Epilepsi tedavisinde ilk tercihin nöbet önleyici ilaçların başlanması olduğunu söyleyen Prof. Dr. Güngör, "Tedaviye tek ilaçla başlanır ve hastaların yaklaşık yüzde 65'inde ilk ilaçla nöbetler sonlanır. Ardışık tek ilaç tedavilerine yanıt vermeyen olgularda çoklu ilaç tedavi protokolleri uygulanabilir. İki veya daha fazla çoklu ilaç tedavisine yanıt vermeyen olgularda diğer tedavi seçenekleri gözden geçirilir. Bu seçenekler arasında medikal ketojenik diyet tedavisi, epilepsi pili (vagus sinir stimülasyonu), epilepsi cerrahisi gibi yöntemlerdir" şeklinde konuştu.
"MEDİKAL KETOJENİK DİYET"
Dirençli epilepsi olgularında medikal ketojenik diyetin önemli bir tedavi yöntemi olduğunun altını çizen Prof.Dr. Güngör, "Açlığın nöbetler üzerinde olumlu etkileri ilk olarak MÖ 400 yıllarında Hipokrat tarafından bildirilmiştir. Ketojenik diyet yüksek oranda yağ, büyümeyi sağlayacak düzeyde protein ve düşük karbonhidrat içeren bir tıbbi tedavi yöntemidir. Vücudun birincil metabolizmasının, glikoz kullanımından yağ temelli enerji kaynağına dönüşümü nöbetlerin kontrol edilmesini sağlamaktadır. Ketojenik diyetteki kişi karbonhidratlar (glikoz) yerine yağ yıkıcı metabolizmayı uyararak enerjiyi dışardan aldığı yağları harcayarak sağlar. Yağların yıkılması ile keton cisimleri nöbet önleyici etkiyi başlatır. Diyet nöbet önleyici etki yanında, nörolojik ve davranışsal bozuklukların tedavisinde de rol oynar" açıklamasında bulundu.
"VAGUS SİNİR STİMÜLASYONU"
Vagus sinir stimülasyonu hakkında bilgi veren Prof. Dr.

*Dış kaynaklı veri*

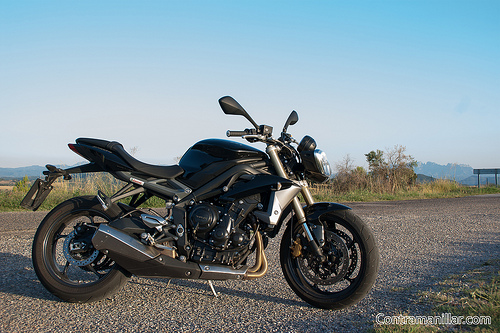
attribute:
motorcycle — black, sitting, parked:
[17, 89, 385, 314]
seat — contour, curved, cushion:
[73, 134, 187, 184]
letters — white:
[375, 309, 497, 329]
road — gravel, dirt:
[3, 195, 500, 332]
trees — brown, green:
[338, 147, 419, 198]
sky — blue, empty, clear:
[0, 1, 499, 186]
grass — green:
[0, 172, 496, 213]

Güngör, "İlk olarak 1997 yılında çocuklarda kullanım için izin almıştır. İlaca dirençli fokal nöbetlerde vagus sinirinin elektriksel uyarımı (VNS) yeni bir tedavi olarak kullanılmaya başlanmıştır. Göğüs üzerinde cilt altına yerleştirilen bir stimülatör (epilepsi pili) aracılığı ile boyunda sol vagus sinirine gönderilen uyarılar merkezi sinir sisteminde inhibisyon oluşturarak nöbet önleyici etki gösterir. Epilepsi ile ilgili kullanımı esnasında yapılan çalışmalarda hastalarda ruhsal durum ve yaşam kalitesi üzerine pozitif etki oluşturduğu tespit edilmiştir" dedi.
"TEDAVİ EDİLEBİLİR BİR HASTALIK"
Epilepsinin tedavi edilebilir bir hastalık olduğunu vurgulayan Prof. Dr. Güngör, "Epilepsi cerrahisi de ilaca dirençli epilepsilerde diğer bir tedavi seçeneğidir. Seçilmiş hastalarda uzun süreli video EEG analizleri ile nöbet nedeni olarak tespit edilmiş fokal epileptojenik alanın cerrahi olarak çıkarılmasını içermektedir. Sınırlı sayıda hastada kullanılan bir yöntemdir. Sonuç olarak epilepsi tedavi edilebilir bir hastalıktır. Toplumda epilepsi ile ilişkili çok fazla yanlış kanı bulunmakta ve bu hastalar damgalanmaktadır. Hastaya göre seçilen uygun tedavi yöntemleri ile hastaların önemli bir kısmında tedavi sonlanmakta ve çocuklar normal yaşantılarını devam ettirmektedirler" ifadelerini kullandı.